However, that’s really about the dollars and cents kind of cost. The cost of data analysis has gone very far down in a different sense. For the vast majority of applications that look at moderate to large datasets, many many statistical analyses can be conducted essentially at the push of a button. And so there’s not cost in continuing to analyze data until a desirable result is obtained. Correcting for multiple testing is one way to “fix” this problem. But I personally don’t find multiple testing corrections to be all that helpful because ultimately they still try to boil down a complex analysis into a simple yes/no answer.
In the old days (for example when Rafa was in grad school), computing time was precious and things had to be planned out carefully, starting with the planning of the experiment and continuing with the data collection and the analysis. In fact, much of current statistical education is still geared around the idea that computing is expensive, which is why we use things like asymptotic theorems and approximations even when we don’t really have to. Nowadays, there’s a bit of a “we’ll fix it in post” mentality, which values collecting as much data as possible when given the chance and figuring out what to do with it later. This kind of thinking can lead to (1) small big data problems; (2) poorly designed studies; (3) data that don’t really address the question of interest to everyone.
What if the cost of data analysis were not paid in dollars but were paid in some general unit of credibility. For example, Jeff’s hypothetical machine would do some of this.
By publishing all reports to figshare, it makes it even harder to fudge the data. If you fiddle with the data to try to get a result you want, there will be a “multiple testing paper trail” following you around.
So with each additional analysis of the data, you get an additional piece of paper added to your analysis paper trail. People can look at the analysis paper trail and make of it what they will. Maybe they don’t care. Maybe having a ton of analyses discredits the final results. The point is that it’s there for all to see.

◆ WORK TO DO
• A. Translate this sentence from the passage on the cost of data analysis into Spanish: "The point is that it’s there for all to see."
• B. In the passage on the cost of data analysis, rewrite the part starting with "So with each" and going on through "all to see.", replacing "paper trail" with "audit log".

◆ DATA BLOCK
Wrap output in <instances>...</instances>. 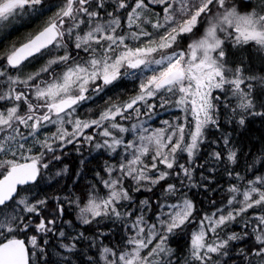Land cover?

◆ OUTPUTS FOR THE TASKS
• A. Lo importante es que está ahí para que todos lo vean.

• B.
So with each additional analysis of the data, you get an additional piece of paper added to your analysis audit log. People can look at the analysis audit log and make of it what they will. Maybe they don’t care. Maybe having a ton of analyses discredits the final results. The point is that it’s there for all to see.